_What this task involves_
The records below must be reproduced in full and without error.

_Extracted entries_
☆ ☆ ☆ ☆
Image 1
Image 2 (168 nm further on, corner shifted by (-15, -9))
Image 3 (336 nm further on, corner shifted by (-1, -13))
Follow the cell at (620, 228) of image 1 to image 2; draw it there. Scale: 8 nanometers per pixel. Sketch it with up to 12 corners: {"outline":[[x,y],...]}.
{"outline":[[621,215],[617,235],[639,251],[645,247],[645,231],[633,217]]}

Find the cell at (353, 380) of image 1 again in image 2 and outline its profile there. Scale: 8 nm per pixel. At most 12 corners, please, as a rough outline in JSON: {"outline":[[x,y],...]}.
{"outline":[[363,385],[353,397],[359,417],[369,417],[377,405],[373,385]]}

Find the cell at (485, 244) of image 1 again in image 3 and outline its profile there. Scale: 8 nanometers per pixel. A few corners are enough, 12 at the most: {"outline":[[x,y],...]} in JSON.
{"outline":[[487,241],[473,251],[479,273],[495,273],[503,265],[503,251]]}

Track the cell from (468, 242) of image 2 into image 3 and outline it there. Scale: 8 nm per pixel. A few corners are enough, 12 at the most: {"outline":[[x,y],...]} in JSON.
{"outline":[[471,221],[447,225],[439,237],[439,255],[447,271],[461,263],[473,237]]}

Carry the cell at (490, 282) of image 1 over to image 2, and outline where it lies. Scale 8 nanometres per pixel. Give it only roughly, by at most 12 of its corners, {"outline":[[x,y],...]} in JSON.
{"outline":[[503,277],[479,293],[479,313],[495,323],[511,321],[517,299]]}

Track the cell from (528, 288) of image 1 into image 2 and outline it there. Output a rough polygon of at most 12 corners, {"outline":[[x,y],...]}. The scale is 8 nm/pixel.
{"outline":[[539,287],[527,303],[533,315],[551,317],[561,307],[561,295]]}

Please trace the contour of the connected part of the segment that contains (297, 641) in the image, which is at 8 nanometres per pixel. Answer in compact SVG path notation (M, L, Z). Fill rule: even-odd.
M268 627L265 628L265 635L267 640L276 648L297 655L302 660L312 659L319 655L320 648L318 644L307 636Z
☆ ☆ ☆ ☆
_Exercise response_
Image 1
Image 2 (168 nm further on, corner shifted by (-15, -9))
Image 3 (336 nm further on, corner shifted by (-1, -13))
Follow the cell at (620, 228) of image 1 to image 2; draw it there. Scale: 8 nanometers per pixel. Sketch it with up to 12 corners: {"outline":[[x,y],...]}.
{"outline":[[621,215],[617,235],[639,251],[645,247],[645,231],[633,217]]}

Find the cell at (353, 380) of image 1 again in image 2 and outline its profile there. Scale: 8 nm per pixel. At most 12 corners, please, as a rough outline in JSON: {"outline":[[x,y],...]}.
{"outline":[[363,385],[353,397],[359,417],[369,417],[377,405],[373,385]]}

Find the cell at (485, 244) of image 1 again in image 3 and outline its profile there. Scale: 8 nanometers per pixel. A few corners are enough, 12 at the most: {"outline":[[x,y],...]} in JSON.
{"outline":[[487,241],[473,251],[479,273],[495,273],[503,265],[503,251]]}

Track the cell from (468, 242) of image 2 into image 3 and outline it there. Scale: 8 nm per pixel. A few corners are enough, 12 at the most: {"outline":[[x,y],...]} in JSON.
{"outline":[[471,221],[447,225],[439,237],[439,255],[447,271],[461,263],[473,237]]}

Carry the cell at (490, 282) of image 1 over to image 2, and outline where it lies. Scale 8 nanometres per pixel. Give it only roughly, by at most 12 of its corners, {"outline":[[x,y],...]} in JSON.
{"outline":[[503,277],[479,293],[479,313],[495,323],[511,321],[517,299]]}

Track the cell from (528, 288) of image 1 into image 2 and outline it there. Output a rough polygon of at most 12 corners, {"outline":[[x,y],...]}. The scale is 8 nm/pixel.
{"outline":[[539,287],[527,303],[533,315],[551,317],[561,307],[561,295]]}

Please trace the contour of the connected part of the segment that contains (297, 641) in the image, which is at 8 nanometres per pixel. Answer in compact SVG path notation (M, L, Z). Fill rule: even-odd.
M268 627L265 628L265 635L267 640L276 648L297 655L302 660L312 659L319 655L320 648L318 644L307 636Z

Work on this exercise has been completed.